In the decision written and delivered by Justice Ruth Bader Ginsburg, the Supreme Court of the United States issued their ruling in the case of Timbs vs. Indiana this last Wednesday, February 20th, 2019 and took a definitive stance against the controversial civil asset forfeiture program used by law enforcement agencies across the United States (full decision can be read here). Timbs, an Indiana resident, had been found guilty of selling heroin. Indiana law enforcement seized Mr. Timbs’ Land Rover (valued at roughly $40,000) through the state’s civil asset forfeiture program, as they claim the vehicle was used in the furtherance of a crime and was therefore subject to forfeiture. The Court, noting that the max fine for the crime that Timbs was charged with in the state of Indiana was only $10,000, and that the vehicle had been purchased with legal funds, found that the seizure of Timbs’ vehicle constituted a eighth amendment violation in the form of an excessive fine. The Court, through the Fourteenth Amendment, incorporated the eighth amendment to apply to the states.

For the uninitiated, civil asset forfeiture is a legal process by which law enforcement officials may seize an individual’s property in certain circumstances if they are suspected of, or found guilty of, committing a crime, but they need not be charged with a crime for law enforcement to keep their assets. Critics of the program have dubbed it a subversion of due process, citing countless occurrences of law enforcement officials abusing the program to seize assets in instances where the individual has not committed a crime.
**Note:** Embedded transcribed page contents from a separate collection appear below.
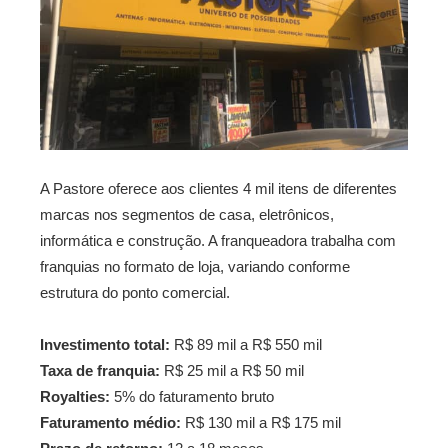
A Pastore oferece aos clientes 4 mil itens de diferentes
marcas nos segmentos de casa, eletrônicos,
informática e construção. A franqueadora trabalha com
franquias no formato de loja, variando conforme
estrutura do ponto comercial.
Investimento total:
R$ 89 mil a R$ 550 mil
Taxa de franquia:
R$ 25 mil a R$ 50 mil
Royalties:
5% do faturamento bruto
Faturamento médio:
R$ 130 mil a R$ 175 mil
Since 2004, the value of assets seized by law enforcement has risen nearly five fold, and in 2014 the total value of assets seized by civil asset forfeiture exceeded the value of assets stolen via burglary nationwide – totalling in $4.5 Billion of seized assets in 2014. In 2017, the Texas Attorney General reported that the state of Texas alone seized $50 million worth of assets. While there are valid uses for the program, such as the seizure of funds obtained during criminal acts, the lack of regulation and protections for individuals whose assets have been wrongly seized raises major concerns for liberty minded individuals and watchdog groups.

The decision rendered by the Court did not rule civil asset forfeiture in and of itself to be unconstitutional, but it has set a precedent that limits the amount that law enforcement officials can take from an individual, as well as putting limits on the seizure assets that were obtained legally, but used in the furtherance of a crime.